Ecology and Evolution Unit, Okinawa Institute of Science and Technology Graduate University, 1919-1 Tancha, Onna-son, Kunigami-gun, Okinawa, 904-0495, Japan.
Mol Ecol Resour. 2015 Mar;15(2):329-36. doi: 10.1111/1755-0998.12314. Epub 2014 Sep 5.
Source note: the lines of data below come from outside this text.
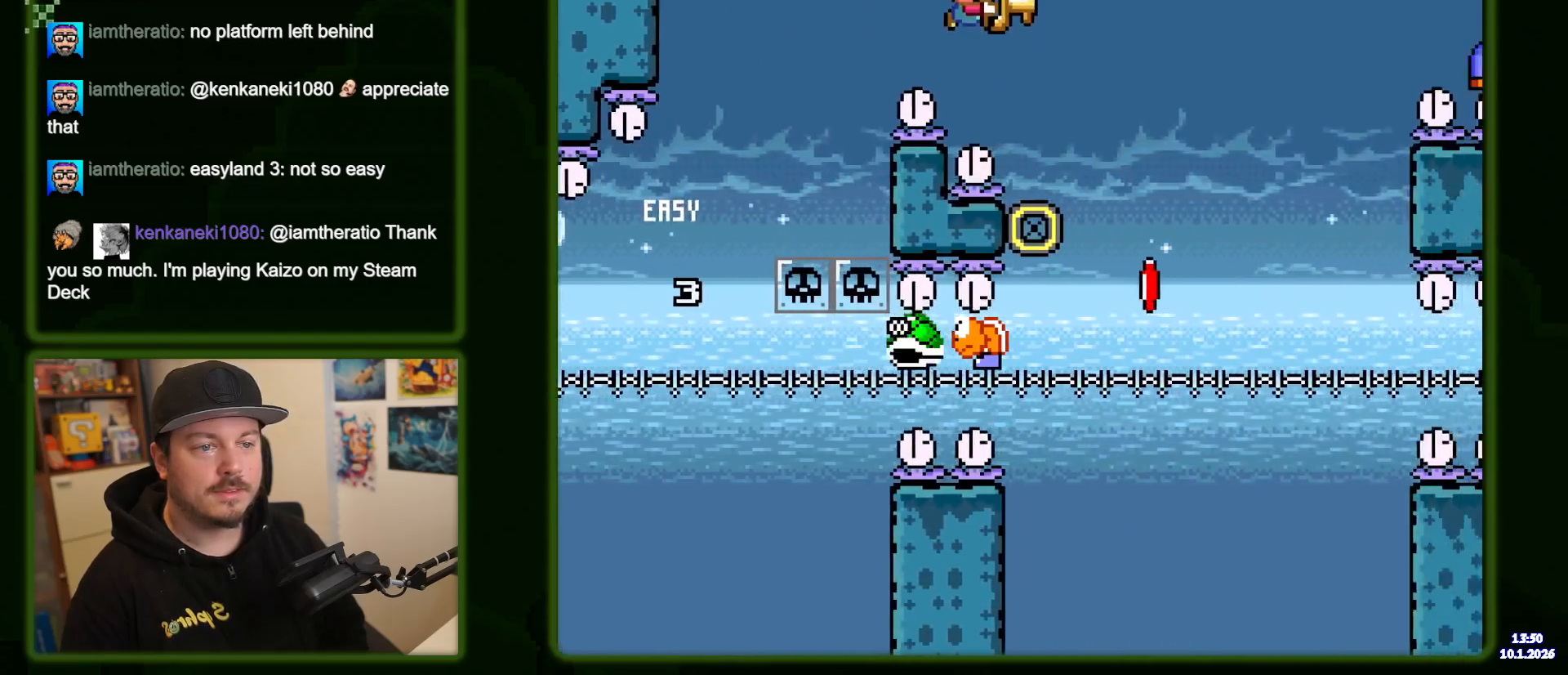
{"dt_ms": 500, "buttons": ["B", "Y"], "events": []}
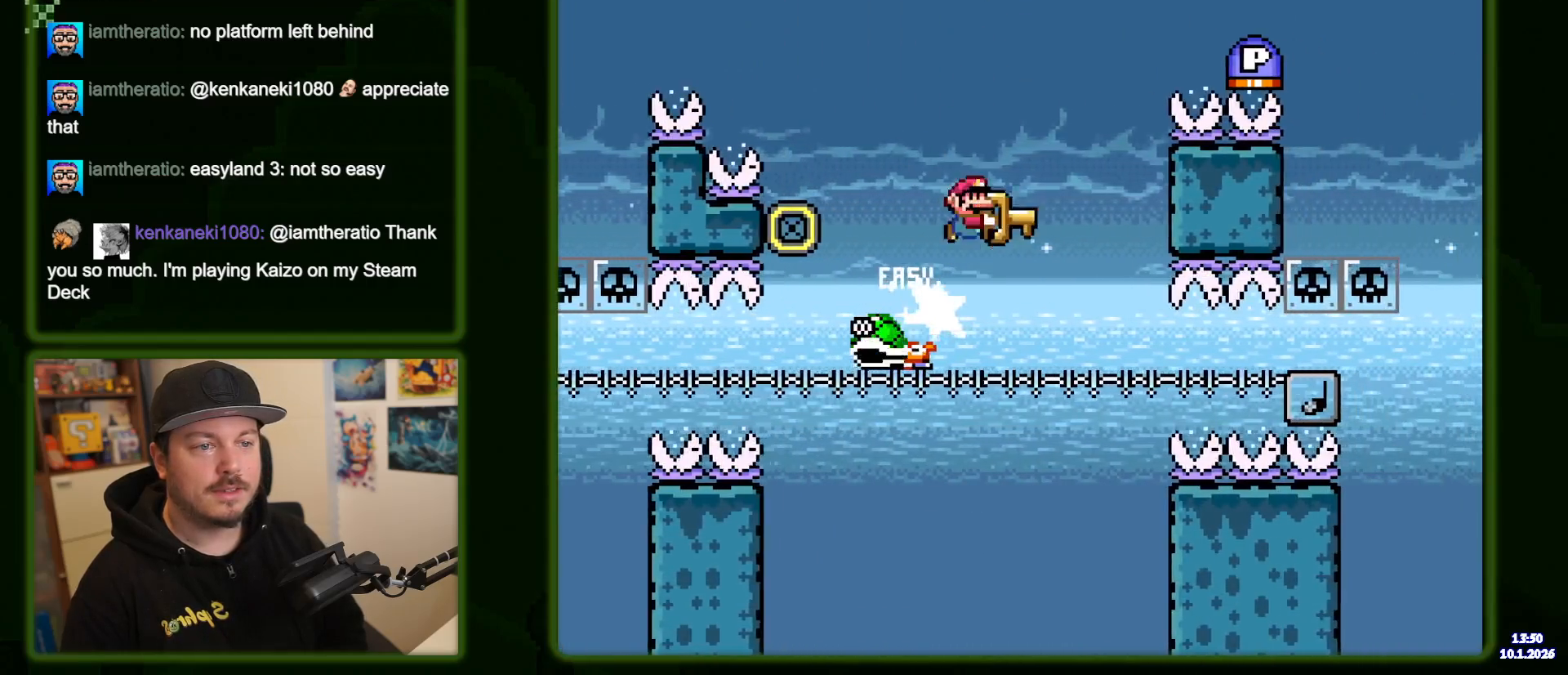
{"dt_ms": 500, "buttons": ["B", "Y"], "events": []}
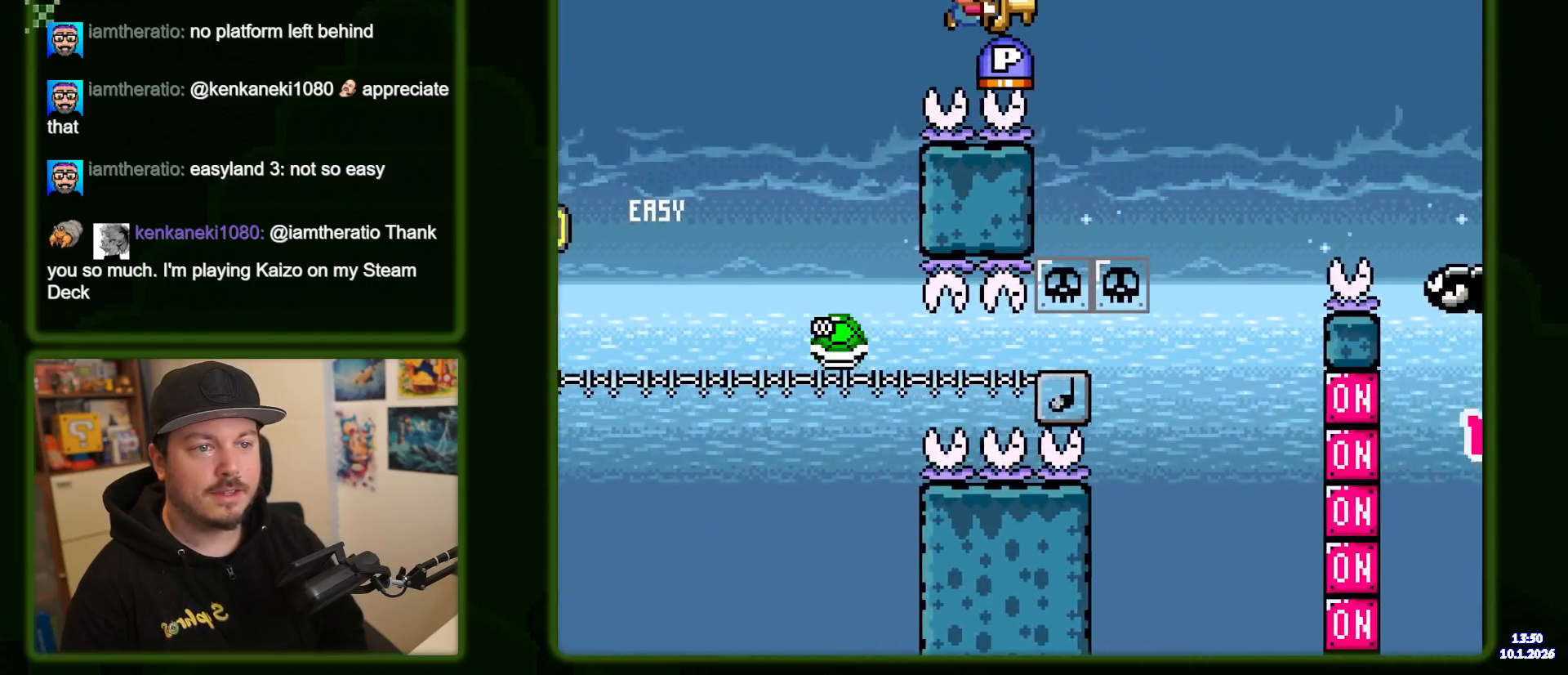
{"dt_ms": 500, "buttons": ["B", "Y"], "events": []}
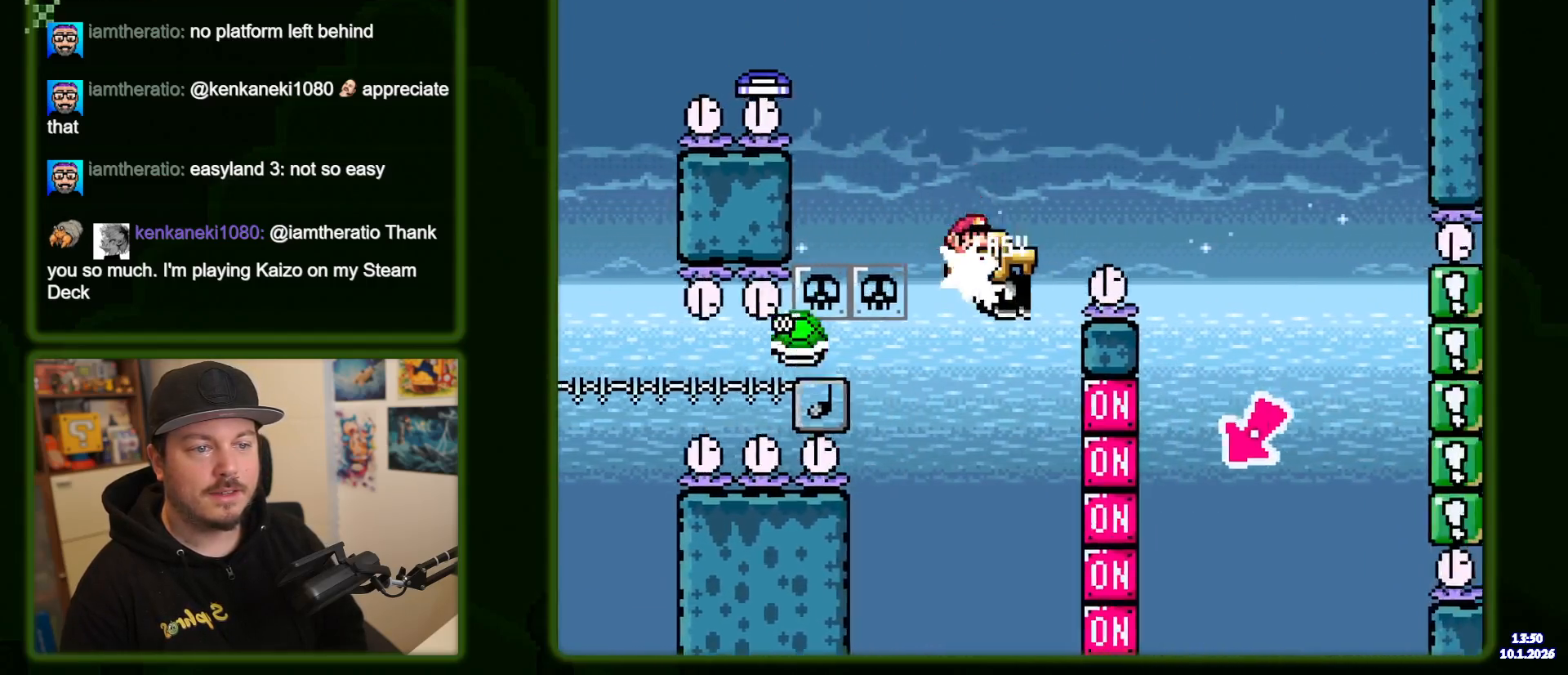
{"dt_ms": 500, "buttons": ["B", "Y"], "events": []}
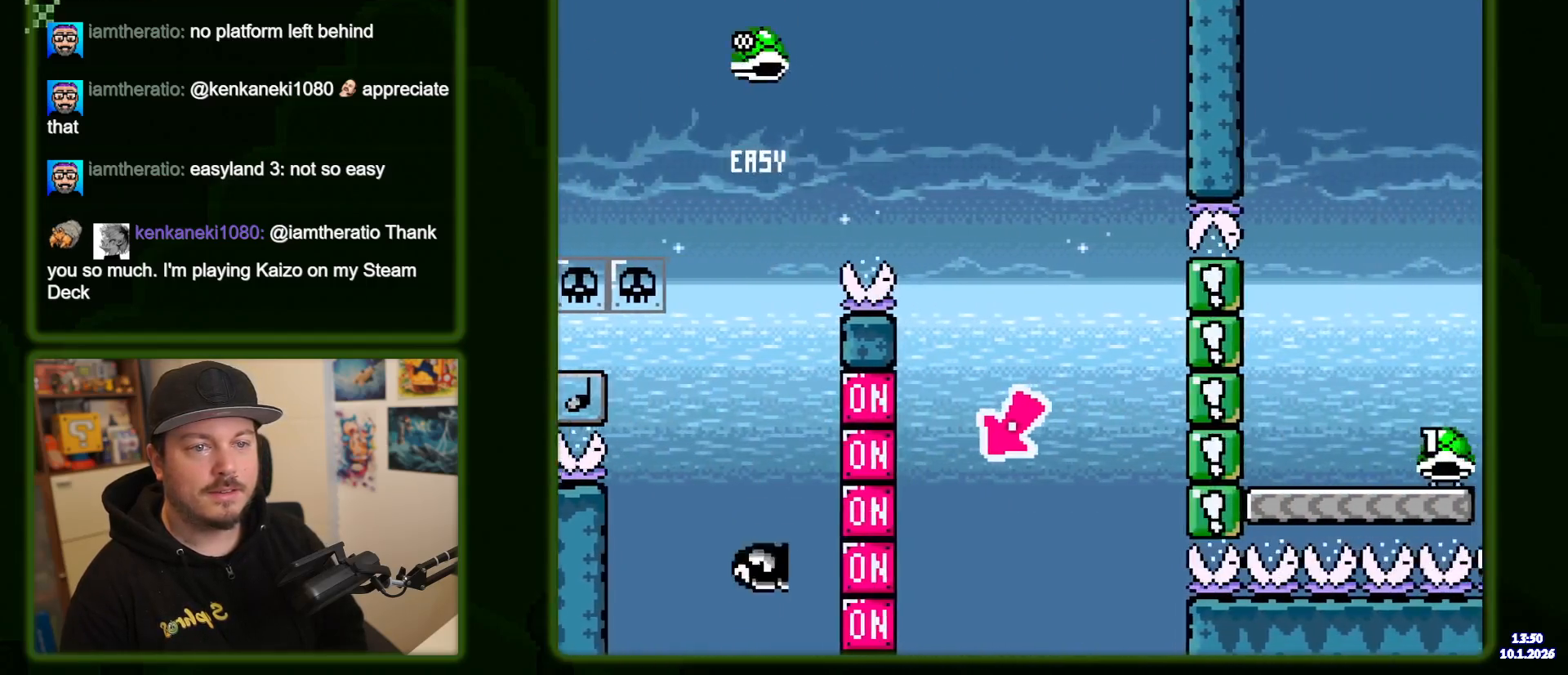
{"dt_ms": 500, "buttons": ["Y"], "events": [[116, "DPAD_LEFT", "down"], [200, "B", "up"], [216, "Y", "up"], [233, "DPAD_LEFT", "up"], [416, "Y", "down"]]}
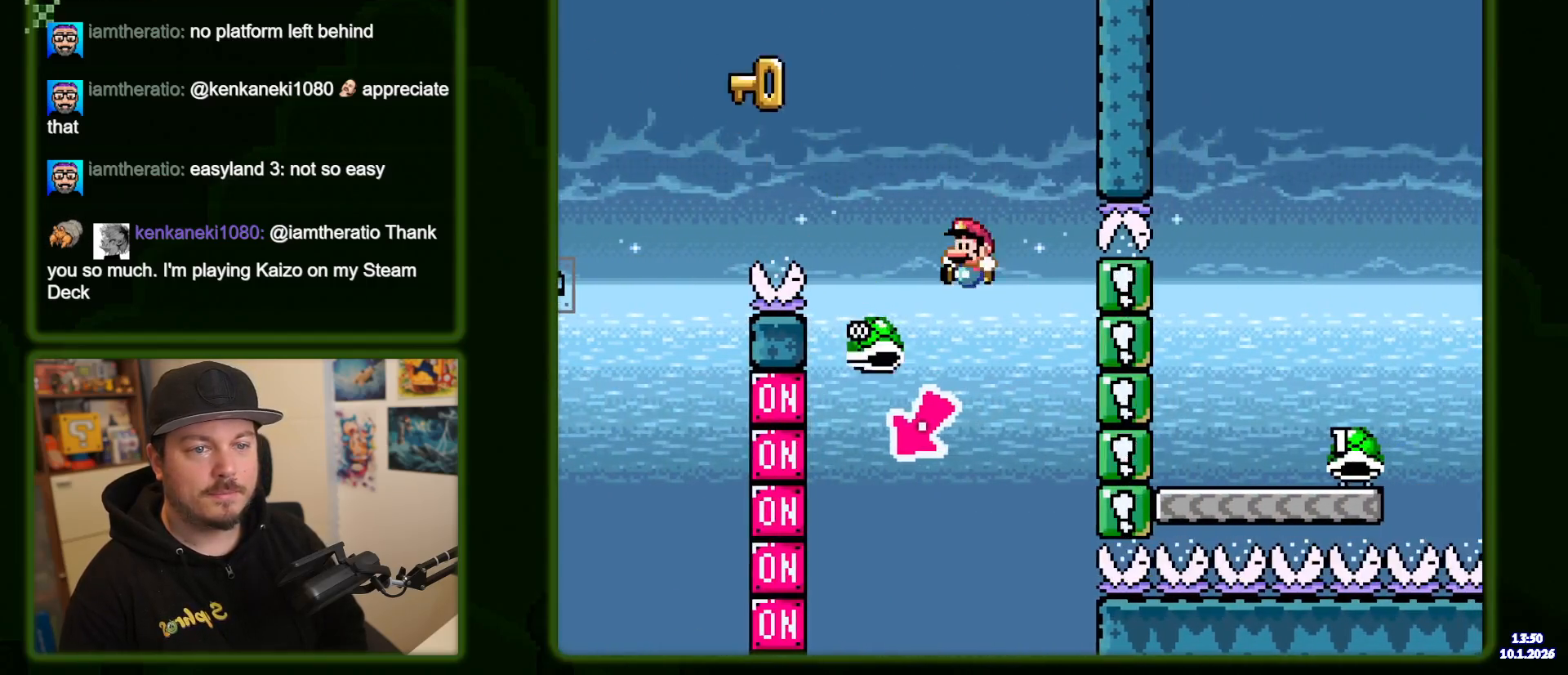
{"dt_ms": 500, "buttons": ["B", "Y"], "events": [[150, "B", "down"]]}
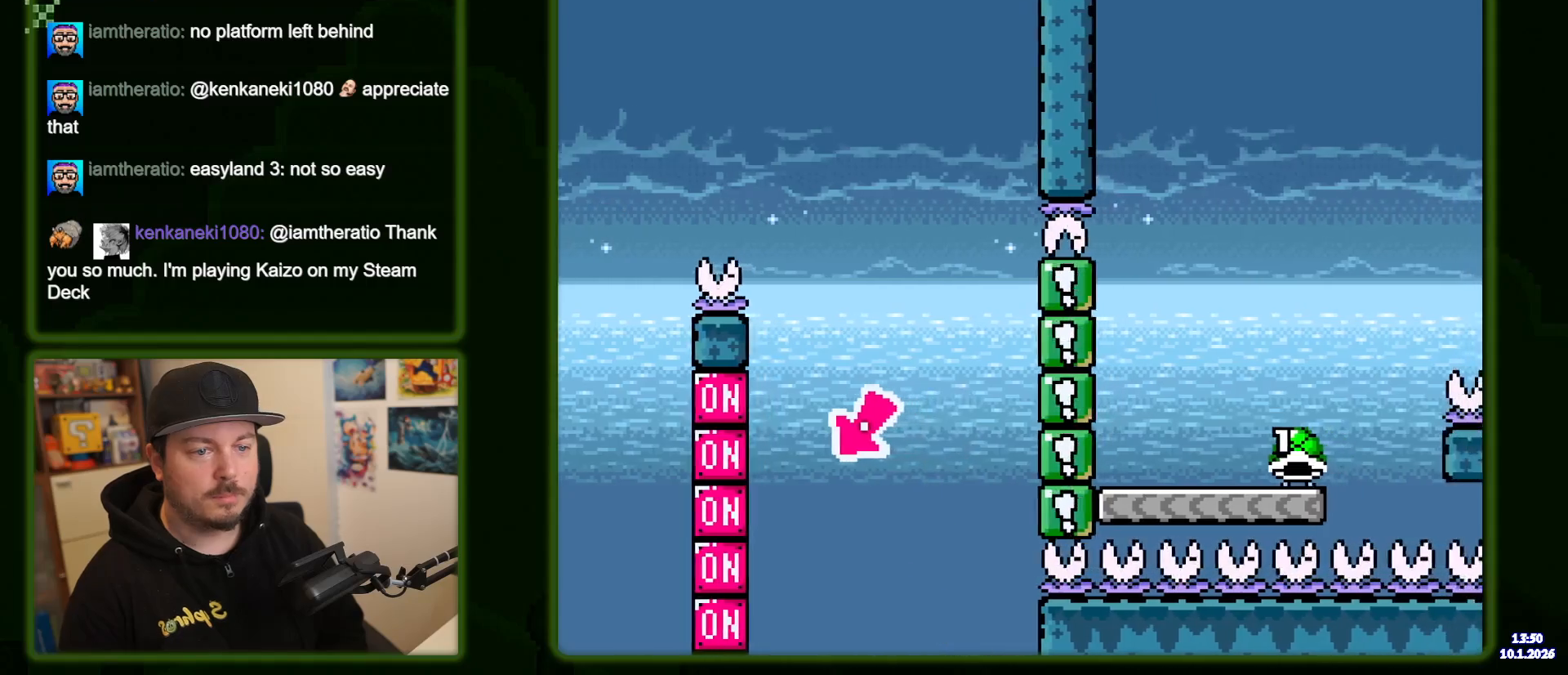
{"dt_ms": 500, "buttons": [], "events": [[250, "B", "up"], [266, "Y", "up"], [400, "B", "down"], [483, "B", "up"]]}
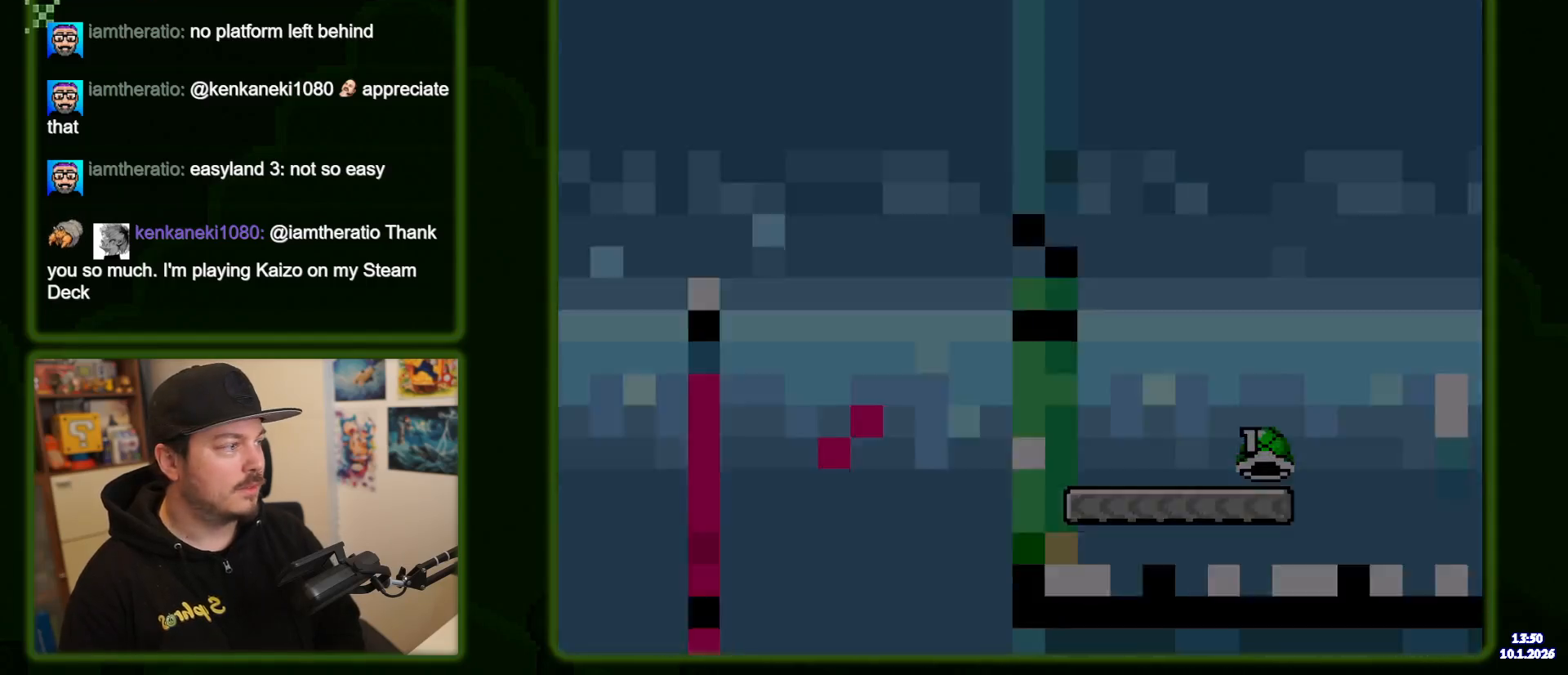
{"dt_ms": 500, "buttons": [], "events": [[66, "B", "down"], [166, "B", "up"], [266, "B", "down"], [416, "B", "up"]]}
RAD-tag is a powerful tool for high-throughput genotyping. It relies on PCR amplification of the starting material, following enzymatic digestion and sequencing adaptor ligation. Amplification introduces duplicate reads into the data, which arise from the same template molecule and are statistically nonindependent, potentially introducing errors into genotype calling. In shotgun sequencing, data duplicates are removed by filtering reads starting at the same position in the alignment. However, restriction enzymes target specific locations within the genome, causing reads to start in the same place, and making it difficult to estimate the extent of PCR duplication. Here, we introduce a slight change to the Illumina sequencing adaptor chemistry, appending a unique four-base tag to the first index read, which allows duplicate discrimination in aligned data. This approach was validated on the Illumina MiSeq platform, using double-digest libraries of ants (Wasmannia auropunctata) and yeast (Saccharomyces cerevisiae) with known genotypes, producing modest though statistically significant gains in the odds of calling a genotype accurately. More importantly, removing duplicates also corrected for strong sample-to-sample variability of genotype calling accuracy seen in the ant samples. For libraries prepared from low-input degraded museum bird samples (Mixornis gularis), which had low complexity, having been generated from relatively few starting molecules, adaptor tags show that virtually all of the genotypes were called with inflated confidence as a result of PCR duplicates. Quantification of library complexity by adaptor tagging does not significantly increase the difficulty of the overall workflow or its cost, but corrects for differences in quality between samples and permits analysis of low-input material.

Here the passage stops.